Kepler 10b is not much like Earth. It weighs nearly five times as much, orbits a similar star at a much closer range-closer than Mercury is to the sun-and is hot enough on its surface to melt iron. So it is unlikely to hold life, at least of a kind we could empathize with. But it does confirm that other stars than ours have rocky planets in their solar systems, and given the gazillions of stars out there, it makes it probable that Earth-like planets, tepid enough to melt ice but not boil water, probably exist.

RidleyJames Steinberg

It therefore surely follows that the universe must be teeming with intelligent life. After all, life got going here pretty early in the planet’s story and has now had time to evolve brains big enough to send radio signals into space. Given that many stars are much older than the sun, many planets ought to have achieved the same result a long time ago. In which case, as the physicist Enrico Fermi famously asked, “Where are they?” Why have we not picked up signals from other civilizations?

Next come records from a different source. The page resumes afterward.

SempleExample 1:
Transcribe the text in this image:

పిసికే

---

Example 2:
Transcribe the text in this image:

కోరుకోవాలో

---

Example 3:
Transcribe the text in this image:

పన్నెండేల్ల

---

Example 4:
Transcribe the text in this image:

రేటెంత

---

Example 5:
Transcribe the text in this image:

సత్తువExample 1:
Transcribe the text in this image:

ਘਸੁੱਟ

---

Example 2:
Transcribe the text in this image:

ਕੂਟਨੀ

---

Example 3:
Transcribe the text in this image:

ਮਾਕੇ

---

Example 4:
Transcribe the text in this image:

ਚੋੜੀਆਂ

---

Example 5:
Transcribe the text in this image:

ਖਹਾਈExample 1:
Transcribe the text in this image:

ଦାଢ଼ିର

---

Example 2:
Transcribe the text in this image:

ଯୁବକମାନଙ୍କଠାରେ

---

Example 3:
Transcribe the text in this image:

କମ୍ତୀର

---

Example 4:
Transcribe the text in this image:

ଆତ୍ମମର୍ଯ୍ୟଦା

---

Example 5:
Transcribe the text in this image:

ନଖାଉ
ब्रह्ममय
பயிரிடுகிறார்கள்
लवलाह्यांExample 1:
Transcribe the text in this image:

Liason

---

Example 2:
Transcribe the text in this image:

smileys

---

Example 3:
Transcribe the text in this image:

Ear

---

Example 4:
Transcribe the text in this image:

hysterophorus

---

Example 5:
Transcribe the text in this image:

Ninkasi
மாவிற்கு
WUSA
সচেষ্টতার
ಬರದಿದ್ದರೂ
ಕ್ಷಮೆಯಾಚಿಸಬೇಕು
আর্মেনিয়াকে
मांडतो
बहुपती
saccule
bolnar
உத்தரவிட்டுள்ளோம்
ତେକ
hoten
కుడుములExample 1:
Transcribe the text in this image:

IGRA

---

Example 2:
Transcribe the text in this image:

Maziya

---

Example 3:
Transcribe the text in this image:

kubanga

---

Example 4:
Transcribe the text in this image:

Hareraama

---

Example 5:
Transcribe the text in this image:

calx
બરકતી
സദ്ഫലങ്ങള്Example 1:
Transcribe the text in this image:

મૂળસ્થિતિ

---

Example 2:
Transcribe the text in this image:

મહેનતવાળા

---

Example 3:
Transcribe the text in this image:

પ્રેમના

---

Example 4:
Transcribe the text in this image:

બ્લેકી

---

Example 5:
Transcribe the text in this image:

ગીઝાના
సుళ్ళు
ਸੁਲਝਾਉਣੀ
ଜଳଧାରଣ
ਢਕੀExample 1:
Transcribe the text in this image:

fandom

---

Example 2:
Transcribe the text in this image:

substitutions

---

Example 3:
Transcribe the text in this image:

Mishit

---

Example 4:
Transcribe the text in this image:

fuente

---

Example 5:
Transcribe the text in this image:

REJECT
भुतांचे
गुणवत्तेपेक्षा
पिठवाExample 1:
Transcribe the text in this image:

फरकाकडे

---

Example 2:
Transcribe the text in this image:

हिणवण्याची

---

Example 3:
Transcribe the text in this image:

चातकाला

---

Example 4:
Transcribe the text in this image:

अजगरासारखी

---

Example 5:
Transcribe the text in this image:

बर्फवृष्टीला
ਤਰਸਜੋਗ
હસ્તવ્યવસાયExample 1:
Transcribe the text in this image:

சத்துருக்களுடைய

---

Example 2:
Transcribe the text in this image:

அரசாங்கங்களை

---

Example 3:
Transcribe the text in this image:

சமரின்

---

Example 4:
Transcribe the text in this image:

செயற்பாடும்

Somewhere in this chain of logic there must be a flaw; otherwise the airwaves would be crammed with alien chat shows. It was the Brazilian cosmologist Carlos Frenk who told me of a flaw that his colleagues see. Life started early in Earth’s history, yes, but it took a long time for us to achieve big enough brains to get technology started. This was because evolution takes time and needs stability.

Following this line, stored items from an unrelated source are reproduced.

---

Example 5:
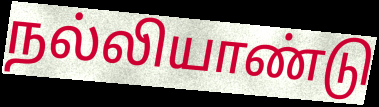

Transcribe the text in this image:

நல்லியாண்டு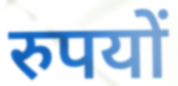
रुपयोंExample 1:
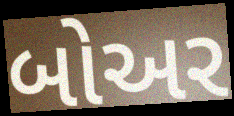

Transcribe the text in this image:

બોઅર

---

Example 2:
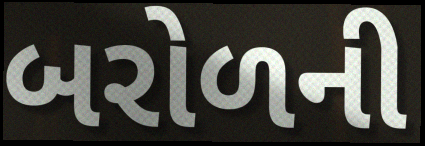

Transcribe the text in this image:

બરોળની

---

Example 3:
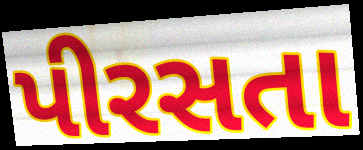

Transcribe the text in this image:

પીરસતા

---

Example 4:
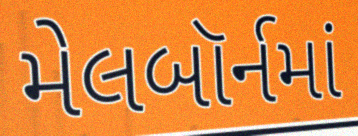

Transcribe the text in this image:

મેલબૉર્નમાં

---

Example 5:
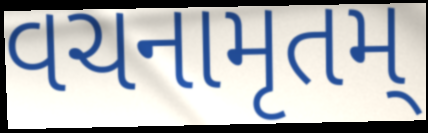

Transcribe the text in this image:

વચનામૃતમ્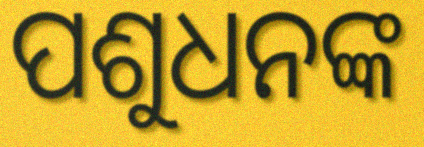
ପଶୁଧନଙ୍କ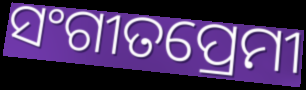
ସଂଗୀତପ୍ରେମୀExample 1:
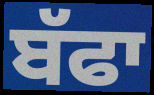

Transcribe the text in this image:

ਬੱਫਾ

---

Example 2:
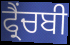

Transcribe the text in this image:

ਫ੍ਰੈਂਚਬੀ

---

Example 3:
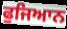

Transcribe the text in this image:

ਫੁਜਿਆਨ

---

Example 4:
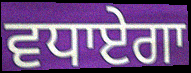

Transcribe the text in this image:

ਵਧਾਏਗਾ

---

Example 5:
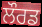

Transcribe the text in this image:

ਲੌਰਡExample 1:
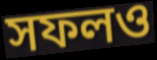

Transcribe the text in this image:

সফলও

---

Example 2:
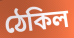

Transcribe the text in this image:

ঠেকিল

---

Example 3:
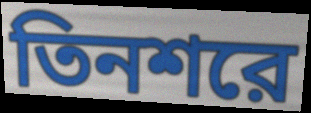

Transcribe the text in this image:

তিনশরে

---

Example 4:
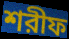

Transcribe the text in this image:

শরীফ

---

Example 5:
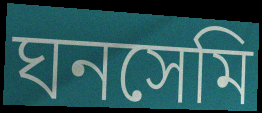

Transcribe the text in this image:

ঘনসেমিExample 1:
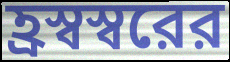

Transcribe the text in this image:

হ্রস্বস্বরের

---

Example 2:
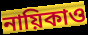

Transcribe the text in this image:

নায়িকাও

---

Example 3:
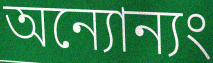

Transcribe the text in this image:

অন্যোন্যং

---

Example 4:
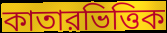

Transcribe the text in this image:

কাতারভিত্তিক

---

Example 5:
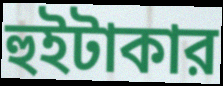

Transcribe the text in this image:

হুইটাকার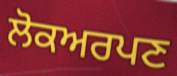
ਲੋਕਅਰਪਣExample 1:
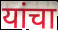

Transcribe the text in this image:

यांचा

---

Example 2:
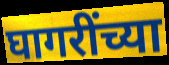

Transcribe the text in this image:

घागरींच्या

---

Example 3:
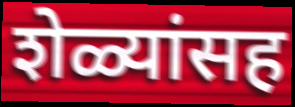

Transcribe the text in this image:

शेळ्यांसह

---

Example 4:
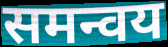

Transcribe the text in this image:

समन्वय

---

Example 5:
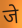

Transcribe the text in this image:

जे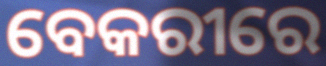
ବେକରୀରେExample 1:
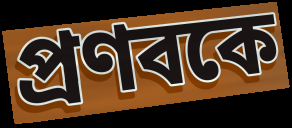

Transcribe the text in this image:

প্রণবকে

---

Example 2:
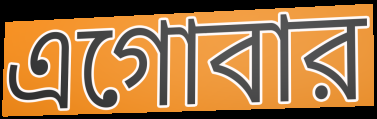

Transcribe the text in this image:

এগোবার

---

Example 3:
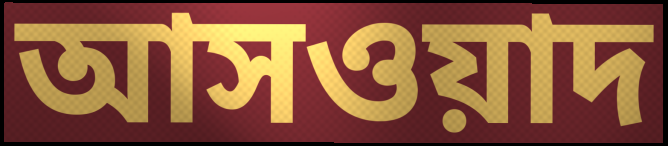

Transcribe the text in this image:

আসওয়াদ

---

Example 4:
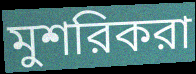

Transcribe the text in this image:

মুশরিকরা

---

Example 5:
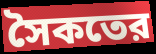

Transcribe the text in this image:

সৈকতের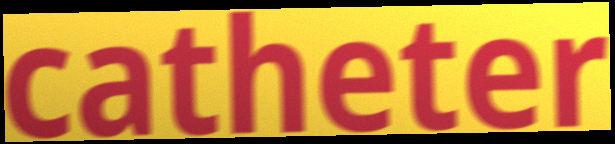
catheter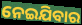
ନେଇଯିବାରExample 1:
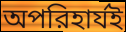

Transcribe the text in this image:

অপরিহার্যই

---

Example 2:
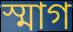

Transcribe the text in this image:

স্মাগ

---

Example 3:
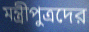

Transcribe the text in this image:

মন্ত্রীপুত্রদের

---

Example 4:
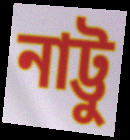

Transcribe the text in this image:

নাট্টু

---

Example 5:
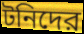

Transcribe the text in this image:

টনিদেরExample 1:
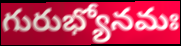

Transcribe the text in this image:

గురుభ్యోనమః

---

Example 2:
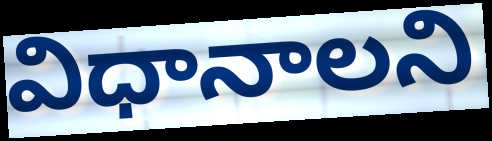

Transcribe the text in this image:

విధానాలని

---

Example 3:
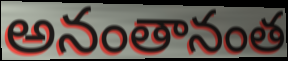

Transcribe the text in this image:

అనంతానంత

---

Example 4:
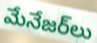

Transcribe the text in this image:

మేనేజర్‌లు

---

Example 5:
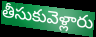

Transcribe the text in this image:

తీసుకువెళ్లారు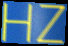
HZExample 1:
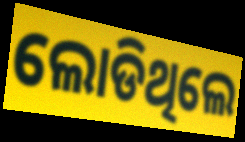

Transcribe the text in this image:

ଲୋଡିଥିଲେ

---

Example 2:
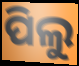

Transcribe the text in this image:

ପିଲୁ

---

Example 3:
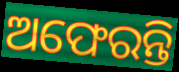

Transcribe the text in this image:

ଅଫେରନ୍ତି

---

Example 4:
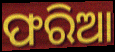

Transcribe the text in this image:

ଫରିଆ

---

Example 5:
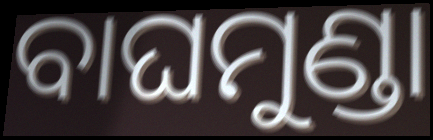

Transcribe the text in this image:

ବାଘମୁଣ୍ଡାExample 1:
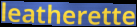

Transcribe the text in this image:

leatherette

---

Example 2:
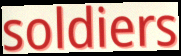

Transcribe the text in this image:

soldiers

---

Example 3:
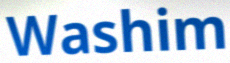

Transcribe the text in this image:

Washim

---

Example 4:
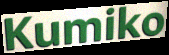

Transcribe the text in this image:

Kumiko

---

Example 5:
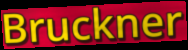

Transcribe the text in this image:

Bruckner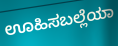
ಊಹಿಸಬಲ್ಲೆಯಾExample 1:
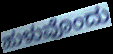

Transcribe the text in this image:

ಹುಳುವೊಂದು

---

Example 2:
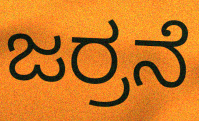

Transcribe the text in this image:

ಜರ್ರನೆ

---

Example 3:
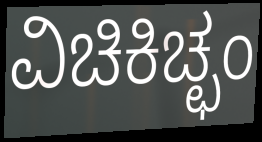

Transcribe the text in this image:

ವಿಚಿಕಿಚ್ಛಂ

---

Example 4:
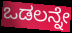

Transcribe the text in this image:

ಒಡಲನ್ನೇ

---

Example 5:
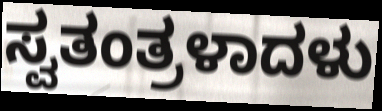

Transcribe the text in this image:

ಸ್ವತಂತ್ರಳಾದಳು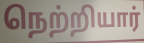
நெற்றியார்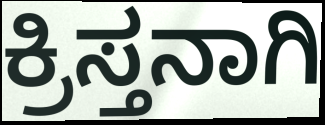
ಕ್ರಿಸ್ತನಾಗಿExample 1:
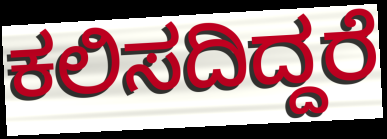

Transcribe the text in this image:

ಕಲಿಸದಿದ್ದರೆ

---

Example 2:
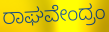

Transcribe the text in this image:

ರಾಘವೇಂದ್ರಂ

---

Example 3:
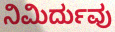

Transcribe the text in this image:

ನಿಮಿರ್ದುವು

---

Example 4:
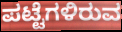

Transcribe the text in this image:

ಪಟ್ಟೆಗಳಿರುವ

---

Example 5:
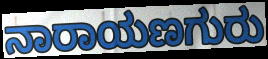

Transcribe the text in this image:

ನಾರಾಯಣಗುರು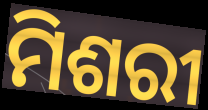
ମିଶରୀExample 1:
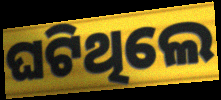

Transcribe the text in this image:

ଘଟିଥିଲେ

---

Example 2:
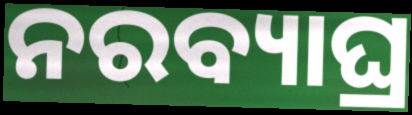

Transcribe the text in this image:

ନରବ୍ୟାଘ୍ର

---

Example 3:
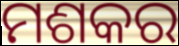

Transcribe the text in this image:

ମଶକର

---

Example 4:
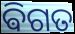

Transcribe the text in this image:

ଵିଗତ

The Earth has had its share of instability. The most sophisticated life forms kept getting knocked out by catastrophes, of which the near-total extinction of all life at the end of the Permian period and the extinction of the dinosaurs at the end of the Cretaceous are only two recent examples. But actually, the Earth is an astonishingly stable planet. For four billion years, it mostly has maintained not just a similar climate and a similar orbit but a similar rotation pattern, too.

We have the moon to thank for this, Mr. Frenk says. Our unusually large satellite helps to keep us on an even keel. Without it, we would get occasionally tumbled by the influence of Jupiter. But the moon’s birth (blasted from our own surface by an asteroid collision) was a highly improbable event. A bigger collision and the Earth would have been smithereens; a smaller one and the debris would have fallen back to Earth rather than coalesce as a single moon. So here’s the flaw in the Fermi paradox: The birth of a moon just the right size to stabilize a rocky planet’s orbit and rotation is very improbable.

And Australia? Australia has an unusually unstable climate. It can be sure of getting terrible floods and droughts, but it cannot be sure when. This made it unsuitable for early agriculture, which is why aborigines sensibly did not invent it (as their New Guinea neighbors did when their climate became more stable after the end of the last ice age).

This circumstance made it difficult for Australian hunter-gatherers to form the dense demographic concentrations that gave rise to technological civilization through specialization and the exchange of ideas. If Earth’s climate had remained as unstable as Australia’s, and as unstable as it was all over the planet during the last ice age, then the radio would never have been invented and the Earth would still be silent. Stability is key.